Вагнер создал свой, с любого такта узнаваемый мир, а в нём ещё десять (по числу великих опер) отдельных миров, и все они самодостаточны — и бесконечно сложны. В них всё связано и прилажено и по вертикали (миф), и по горизонтали (психология). О них можно говорить, как о реальных; больше того, говорить о них иначе — бессмысленно. И вот ты, постмодернистский нарциссик, вламываешься в такой мир и заменяешь какой-то из его столпов на броскую модную придумку. Увязать её со всем, что осталось в опере, ты не озаботился, да и не смог бы, — и величавое сложное здание обращается в скособоченный балаган, кое-как висящий на одном шесте. И сразу же безвозвратно теряются, может быть, главные свойства вагнеровского мира — серьёзность (можно не добавлять, что серьёзным бывает и комическое?); глубокая, напряжённая значительность, значимость каждого слова и жеста. К сожалению, утрачиваются они гораздо проще, чем достигаются: можно и не вешать Тангейзеру (Зигфриду, Штольцингу, Эльзе) свастику на рукав. Аверинцев в 90-х годах с тоской писал о виденном в Венской опере «Тристане», где ни свастик, ни кожаных плёток на сцене не было: «Вроде бы и певцы, и оркестр знают свое дело — а слушать нет никаких сил». Почему? Да потому, скажем, что тенор, поющий Тристана, явно не ощущает серьёзности выбора между любовью и честью: «И он и Изольда, по-видимому, получили сексуальное просвещение в новейшем духе и смотрят на вещи очевидным образом вполне спокойно, озабоченные только тем, чтобы вовремя спеть нужную ноту». А от этого и ноты, и выпеваемые слова «просто перестают быть системой значащих жестов, распадаются, разваливаются»…

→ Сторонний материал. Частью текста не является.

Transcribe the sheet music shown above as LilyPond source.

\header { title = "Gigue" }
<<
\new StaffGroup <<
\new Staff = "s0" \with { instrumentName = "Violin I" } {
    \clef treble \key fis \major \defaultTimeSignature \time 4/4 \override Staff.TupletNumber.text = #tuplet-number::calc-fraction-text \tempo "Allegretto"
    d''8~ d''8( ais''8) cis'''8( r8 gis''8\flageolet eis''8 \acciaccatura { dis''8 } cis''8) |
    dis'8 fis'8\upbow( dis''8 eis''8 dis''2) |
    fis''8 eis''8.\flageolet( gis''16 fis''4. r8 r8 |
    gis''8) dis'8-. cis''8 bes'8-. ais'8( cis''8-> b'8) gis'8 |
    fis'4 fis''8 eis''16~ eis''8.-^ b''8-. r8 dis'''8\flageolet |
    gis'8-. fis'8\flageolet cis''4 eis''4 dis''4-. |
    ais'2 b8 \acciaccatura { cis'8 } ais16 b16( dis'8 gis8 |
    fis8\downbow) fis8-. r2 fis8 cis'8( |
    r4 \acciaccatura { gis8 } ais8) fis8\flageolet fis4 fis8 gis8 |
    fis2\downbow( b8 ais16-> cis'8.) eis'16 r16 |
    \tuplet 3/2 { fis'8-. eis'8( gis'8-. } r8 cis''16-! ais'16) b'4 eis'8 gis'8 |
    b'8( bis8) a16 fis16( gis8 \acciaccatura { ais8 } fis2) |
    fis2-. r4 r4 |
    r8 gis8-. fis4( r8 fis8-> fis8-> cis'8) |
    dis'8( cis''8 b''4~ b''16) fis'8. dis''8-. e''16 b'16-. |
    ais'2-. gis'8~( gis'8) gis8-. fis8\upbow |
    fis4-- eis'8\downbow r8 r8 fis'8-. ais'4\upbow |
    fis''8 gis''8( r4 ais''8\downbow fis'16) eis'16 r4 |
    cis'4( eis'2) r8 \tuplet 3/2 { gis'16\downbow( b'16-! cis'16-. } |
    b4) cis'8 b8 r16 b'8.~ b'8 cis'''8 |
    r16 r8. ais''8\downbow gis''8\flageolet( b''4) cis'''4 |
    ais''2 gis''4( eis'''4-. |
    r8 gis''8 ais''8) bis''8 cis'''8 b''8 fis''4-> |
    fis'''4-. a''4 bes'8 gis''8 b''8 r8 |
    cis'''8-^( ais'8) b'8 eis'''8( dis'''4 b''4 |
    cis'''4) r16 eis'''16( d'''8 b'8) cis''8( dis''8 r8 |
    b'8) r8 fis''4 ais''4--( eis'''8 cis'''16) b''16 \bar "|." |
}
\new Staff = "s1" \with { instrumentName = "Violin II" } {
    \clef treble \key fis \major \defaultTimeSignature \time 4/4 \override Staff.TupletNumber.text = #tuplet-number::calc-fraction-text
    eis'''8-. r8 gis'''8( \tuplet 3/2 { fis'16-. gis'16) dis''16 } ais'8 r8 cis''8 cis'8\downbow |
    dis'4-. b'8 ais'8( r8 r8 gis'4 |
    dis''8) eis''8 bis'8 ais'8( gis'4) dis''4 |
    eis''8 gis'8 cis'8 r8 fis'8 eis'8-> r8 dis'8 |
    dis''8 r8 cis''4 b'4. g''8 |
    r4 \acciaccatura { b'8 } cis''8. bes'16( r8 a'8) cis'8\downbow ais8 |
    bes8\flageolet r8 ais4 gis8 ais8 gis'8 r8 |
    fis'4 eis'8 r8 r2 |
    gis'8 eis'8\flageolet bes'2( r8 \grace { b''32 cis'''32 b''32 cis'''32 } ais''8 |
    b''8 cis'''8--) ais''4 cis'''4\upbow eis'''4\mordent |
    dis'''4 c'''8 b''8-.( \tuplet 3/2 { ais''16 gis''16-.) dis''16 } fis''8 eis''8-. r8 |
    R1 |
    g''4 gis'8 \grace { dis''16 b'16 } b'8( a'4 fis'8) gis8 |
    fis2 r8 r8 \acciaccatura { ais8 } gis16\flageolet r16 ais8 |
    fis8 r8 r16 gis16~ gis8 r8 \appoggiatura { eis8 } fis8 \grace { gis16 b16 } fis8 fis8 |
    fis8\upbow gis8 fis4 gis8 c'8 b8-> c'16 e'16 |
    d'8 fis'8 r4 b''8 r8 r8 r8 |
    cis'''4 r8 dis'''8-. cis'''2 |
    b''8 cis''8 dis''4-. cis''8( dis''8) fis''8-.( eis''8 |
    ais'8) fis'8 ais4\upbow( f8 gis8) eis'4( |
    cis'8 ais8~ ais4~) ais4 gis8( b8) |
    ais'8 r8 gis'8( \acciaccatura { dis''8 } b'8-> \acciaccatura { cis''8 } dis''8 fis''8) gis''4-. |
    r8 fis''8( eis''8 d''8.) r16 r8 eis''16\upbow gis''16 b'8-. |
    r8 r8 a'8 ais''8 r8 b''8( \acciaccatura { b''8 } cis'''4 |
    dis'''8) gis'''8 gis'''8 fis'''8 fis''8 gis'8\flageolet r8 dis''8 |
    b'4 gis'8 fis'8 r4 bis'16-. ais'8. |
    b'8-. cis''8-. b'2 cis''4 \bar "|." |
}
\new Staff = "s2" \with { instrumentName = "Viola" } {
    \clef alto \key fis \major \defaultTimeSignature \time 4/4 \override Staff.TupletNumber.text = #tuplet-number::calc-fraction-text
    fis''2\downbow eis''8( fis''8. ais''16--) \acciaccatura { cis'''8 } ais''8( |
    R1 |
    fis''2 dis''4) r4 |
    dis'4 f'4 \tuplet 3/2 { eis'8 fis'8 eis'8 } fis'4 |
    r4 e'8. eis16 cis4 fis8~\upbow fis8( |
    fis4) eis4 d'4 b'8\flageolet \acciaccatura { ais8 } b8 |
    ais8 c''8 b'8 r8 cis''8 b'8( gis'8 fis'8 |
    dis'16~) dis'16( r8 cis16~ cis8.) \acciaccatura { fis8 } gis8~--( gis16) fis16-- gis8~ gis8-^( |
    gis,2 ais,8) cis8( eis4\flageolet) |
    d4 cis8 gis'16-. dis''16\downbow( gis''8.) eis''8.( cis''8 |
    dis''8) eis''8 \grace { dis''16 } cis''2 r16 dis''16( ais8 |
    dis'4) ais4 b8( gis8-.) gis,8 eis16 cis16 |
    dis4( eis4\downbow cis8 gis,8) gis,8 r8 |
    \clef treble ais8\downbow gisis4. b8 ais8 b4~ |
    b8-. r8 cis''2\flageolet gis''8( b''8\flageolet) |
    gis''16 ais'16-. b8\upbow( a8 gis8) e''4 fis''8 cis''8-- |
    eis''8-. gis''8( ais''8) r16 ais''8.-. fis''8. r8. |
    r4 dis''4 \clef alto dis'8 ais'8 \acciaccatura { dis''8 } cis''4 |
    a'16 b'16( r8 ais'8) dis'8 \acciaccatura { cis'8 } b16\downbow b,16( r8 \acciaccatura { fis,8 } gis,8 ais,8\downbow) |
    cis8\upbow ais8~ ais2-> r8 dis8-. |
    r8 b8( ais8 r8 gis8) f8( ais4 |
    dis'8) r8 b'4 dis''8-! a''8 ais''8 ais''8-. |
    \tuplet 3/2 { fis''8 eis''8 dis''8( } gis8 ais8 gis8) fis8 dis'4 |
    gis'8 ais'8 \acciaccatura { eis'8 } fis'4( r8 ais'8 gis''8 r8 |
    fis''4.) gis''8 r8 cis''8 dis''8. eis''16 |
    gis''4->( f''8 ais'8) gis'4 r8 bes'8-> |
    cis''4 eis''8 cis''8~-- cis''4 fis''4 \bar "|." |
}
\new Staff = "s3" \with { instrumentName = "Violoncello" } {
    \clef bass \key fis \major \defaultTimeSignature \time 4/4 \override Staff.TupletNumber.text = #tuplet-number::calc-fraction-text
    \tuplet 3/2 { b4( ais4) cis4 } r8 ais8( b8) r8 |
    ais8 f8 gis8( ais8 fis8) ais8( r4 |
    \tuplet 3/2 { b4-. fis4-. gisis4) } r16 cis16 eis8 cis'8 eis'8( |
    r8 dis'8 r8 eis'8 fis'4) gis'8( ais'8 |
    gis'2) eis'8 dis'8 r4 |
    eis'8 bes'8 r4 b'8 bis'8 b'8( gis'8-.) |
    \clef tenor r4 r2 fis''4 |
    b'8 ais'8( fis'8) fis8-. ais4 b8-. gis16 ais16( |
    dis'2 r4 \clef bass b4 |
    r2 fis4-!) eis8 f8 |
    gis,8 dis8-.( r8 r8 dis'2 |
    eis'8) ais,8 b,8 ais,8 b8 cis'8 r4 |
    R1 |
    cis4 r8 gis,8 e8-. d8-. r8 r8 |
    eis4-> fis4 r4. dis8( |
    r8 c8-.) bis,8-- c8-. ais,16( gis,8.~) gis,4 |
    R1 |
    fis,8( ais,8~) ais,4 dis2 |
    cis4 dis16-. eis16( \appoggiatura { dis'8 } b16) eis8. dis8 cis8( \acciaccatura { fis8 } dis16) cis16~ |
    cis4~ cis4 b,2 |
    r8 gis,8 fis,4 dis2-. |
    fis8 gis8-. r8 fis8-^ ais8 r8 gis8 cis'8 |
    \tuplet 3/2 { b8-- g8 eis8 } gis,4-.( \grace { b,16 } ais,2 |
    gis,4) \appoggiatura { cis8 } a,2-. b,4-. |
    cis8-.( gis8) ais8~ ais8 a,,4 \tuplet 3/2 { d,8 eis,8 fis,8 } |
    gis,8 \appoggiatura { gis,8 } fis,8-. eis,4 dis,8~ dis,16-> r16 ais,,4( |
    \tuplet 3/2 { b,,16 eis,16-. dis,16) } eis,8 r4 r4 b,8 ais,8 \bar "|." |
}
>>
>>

(Вероятно, как раз поэтому в вагнеровских постановках последнего времени редко убедительны тенора и сопрано. Не потому, что у них голоса хуже, чем у прежних звезд, — у кого-то вроде и не хуже; а по вышколенности лучшие из теперешних, возможно, и в авантаже. Но в великих вагнеровских певцах была, судя по записям, не просто значительность, но какая-то неотменимость , в их голосах была жестокая, не подлежащая сомнениям фатальность. Когда Макс Лоренц или Лауриц Мельхиор, принимая от Изольды чашу с ядом, произносил: «Ganz ich heut genese», казалось, что он проклял мироздание и оно сейчас рассыплется; нынешний Тристан произносит это, будто чихнул прилюдно: ну, genese — и genese. Когда Кирстен Флагстад или Фрида Ляйдер заклинала ветер, становилось понятно, что от этой женщины веет смертью; нынешняя Изольда заклинает — и её под оркестром не слышно. Басам, видимо, проще: у них серьёзность и значимость в известной мере входят в комплект. Сказанное не означает, конечно, что ныне не выходят прекрасные вагнеровские спектакли. Выходят иногда. А много их, надо полагать, и в прежние эпохи не бывало.)